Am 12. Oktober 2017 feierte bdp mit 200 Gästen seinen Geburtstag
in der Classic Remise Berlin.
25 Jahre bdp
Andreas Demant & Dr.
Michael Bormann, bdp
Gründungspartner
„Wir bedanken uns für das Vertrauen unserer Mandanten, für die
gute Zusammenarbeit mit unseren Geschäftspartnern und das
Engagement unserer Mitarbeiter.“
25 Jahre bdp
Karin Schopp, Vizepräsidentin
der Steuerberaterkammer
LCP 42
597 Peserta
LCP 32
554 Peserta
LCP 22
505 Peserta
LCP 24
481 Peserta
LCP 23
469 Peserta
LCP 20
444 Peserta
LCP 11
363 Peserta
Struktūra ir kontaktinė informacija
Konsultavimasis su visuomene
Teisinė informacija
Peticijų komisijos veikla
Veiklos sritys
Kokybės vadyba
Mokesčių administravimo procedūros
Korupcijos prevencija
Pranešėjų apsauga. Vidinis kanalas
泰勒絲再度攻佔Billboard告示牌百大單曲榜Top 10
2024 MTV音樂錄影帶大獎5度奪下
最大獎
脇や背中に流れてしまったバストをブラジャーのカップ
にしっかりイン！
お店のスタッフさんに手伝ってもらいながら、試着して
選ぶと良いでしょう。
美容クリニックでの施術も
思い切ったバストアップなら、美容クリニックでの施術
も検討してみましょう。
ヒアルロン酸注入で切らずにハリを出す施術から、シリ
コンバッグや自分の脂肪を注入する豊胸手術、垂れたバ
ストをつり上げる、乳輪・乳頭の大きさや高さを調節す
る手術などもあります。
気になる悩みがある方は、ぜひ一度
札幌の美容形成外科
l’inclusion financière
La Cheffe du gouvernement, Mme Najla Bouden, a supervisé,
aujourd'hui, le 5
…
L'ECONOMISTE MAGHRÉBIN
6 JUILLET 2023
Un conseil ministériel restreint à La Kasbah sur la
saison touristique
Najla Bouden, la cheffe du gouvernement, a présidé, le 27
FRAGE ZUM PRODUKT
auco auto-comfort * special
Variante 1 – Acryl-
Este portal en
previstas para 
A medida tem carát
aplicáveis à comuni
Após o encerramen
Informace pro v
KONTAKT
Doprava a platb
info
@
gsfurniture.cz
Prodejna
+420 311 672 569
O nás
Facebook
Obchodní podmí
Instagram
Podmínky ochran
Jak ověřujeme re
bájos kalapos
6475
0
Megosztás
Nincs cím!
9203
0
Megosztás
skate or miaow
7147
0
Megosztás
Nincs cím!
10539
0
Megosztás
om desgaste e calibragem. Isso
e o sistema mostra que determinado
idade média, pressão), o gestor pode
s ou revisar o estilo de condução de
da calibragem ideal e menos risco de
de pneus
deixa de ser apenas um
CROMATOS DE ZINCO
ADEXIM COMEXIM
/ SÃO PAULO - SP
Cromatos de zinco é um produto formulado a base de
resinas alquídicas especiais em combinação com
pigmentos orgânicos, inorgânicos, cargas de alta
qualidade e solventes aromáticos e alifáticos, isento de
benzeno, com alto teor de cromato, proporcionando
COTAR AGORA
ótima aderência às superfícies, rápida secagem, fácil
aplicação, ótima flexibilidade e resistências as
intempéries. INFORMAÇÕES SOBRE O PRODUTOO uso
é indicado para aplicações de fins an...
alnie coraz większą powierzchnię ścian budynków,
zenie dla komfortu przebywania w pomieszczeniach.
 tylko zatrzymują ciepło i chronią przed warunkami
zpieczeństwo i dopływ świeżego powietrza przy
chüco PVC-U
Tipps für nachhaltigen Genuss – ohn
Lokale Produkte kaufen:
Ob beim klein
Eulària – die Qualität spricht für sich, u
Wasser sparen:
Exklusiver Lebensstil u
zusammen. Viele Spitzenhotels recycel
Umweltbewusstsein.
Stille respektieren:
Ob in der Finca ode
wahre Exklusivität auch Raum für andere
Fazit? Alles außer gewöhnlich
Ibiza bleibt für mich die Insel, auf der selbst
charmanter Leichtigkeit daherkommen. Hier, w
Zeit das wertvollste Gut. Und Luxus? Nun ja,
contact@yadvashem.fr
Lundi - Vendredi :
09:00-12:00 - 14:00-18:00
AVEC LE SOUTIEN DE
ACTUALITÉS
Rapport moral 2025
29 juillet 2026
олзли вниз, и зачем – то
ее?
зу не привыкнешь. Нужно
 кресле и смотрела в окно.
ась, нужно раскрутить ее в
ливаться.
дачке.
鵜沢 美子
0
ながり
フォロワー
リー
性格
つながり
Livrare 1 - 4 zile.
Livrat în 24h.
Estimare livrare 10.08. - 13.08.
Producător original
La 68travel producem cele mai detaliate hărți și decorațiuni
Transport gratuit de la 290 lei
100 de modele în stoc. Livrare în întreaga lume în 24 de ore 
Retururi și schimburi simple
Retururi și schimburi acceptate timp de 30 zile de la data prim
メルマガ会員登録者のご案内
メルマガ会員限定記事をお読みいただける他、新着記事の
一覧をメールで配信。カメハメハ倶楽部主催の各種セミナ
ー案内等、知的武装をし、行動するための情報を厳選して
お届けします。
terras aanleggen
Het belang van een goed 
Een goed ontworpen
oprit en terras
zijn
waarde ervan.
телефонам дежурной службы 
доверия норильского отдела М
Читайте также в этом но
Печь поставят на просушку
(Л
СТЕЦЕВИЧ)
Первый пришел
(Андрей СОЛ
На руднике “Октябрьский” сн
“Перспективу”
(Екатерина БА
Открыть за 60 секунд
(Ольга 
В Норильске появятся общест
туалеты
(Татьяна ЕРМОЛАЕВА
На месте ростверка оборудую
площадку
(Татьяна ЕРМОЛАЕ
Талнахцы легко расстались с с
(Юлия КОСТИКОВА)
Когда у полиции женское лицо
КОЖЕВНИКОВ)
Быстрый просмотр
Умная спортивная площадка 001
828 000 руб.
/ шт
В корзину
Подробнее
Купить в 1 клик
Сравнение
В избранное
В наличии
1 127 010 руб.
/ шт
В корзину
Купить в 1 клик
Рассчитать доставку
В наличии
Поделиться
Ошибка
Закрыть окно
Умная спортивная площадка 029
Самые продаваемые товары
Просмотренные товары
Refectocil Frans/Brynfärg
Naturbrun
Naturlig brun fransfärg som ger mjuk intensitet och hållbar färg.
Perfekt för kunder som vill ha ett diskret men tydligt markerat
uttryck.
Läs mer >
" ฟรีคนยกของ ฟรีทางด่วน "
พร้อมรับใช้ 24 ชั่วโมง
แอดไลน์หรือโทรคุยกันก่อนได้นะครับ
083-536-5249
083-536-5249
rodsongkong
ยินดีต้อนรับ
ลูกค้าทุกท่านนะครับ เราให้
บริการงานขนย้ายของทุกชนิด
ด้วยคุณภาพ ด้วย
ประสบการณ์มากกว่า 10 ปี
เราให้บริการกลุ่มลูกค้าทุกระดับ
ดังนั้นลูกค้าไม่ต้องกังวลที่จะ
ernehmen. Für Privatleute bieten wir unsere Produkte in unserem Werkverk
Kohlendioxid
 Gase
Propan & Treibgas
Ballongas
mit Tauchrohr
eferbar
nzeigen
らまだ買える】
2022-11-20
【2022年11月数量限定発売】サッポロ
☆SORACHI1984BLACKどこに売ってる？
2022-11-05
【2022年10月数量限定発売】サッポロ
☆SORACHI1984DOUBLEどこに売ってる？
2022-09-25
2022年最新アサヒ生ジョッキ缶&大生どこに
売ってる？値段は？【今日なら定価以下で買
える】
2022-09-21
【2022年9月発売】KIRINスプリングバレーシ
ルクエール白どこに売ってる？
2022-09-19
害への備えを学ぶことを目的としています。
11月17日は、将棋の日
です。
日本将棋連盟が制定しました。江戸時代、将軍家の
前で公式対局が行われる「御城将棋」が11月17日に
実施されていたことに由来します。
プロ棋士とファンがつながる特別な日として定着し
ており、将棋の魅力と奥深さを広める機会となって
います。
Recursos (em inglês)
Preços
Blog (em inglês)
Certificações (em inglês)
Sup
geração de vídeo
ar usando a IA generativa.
..............................
### About this task
Scan the lines above for the word "Умная" and copy every one where it occurs.

### Problem solution
Умная спортивная площадка 001
Умная спортивная площадка 029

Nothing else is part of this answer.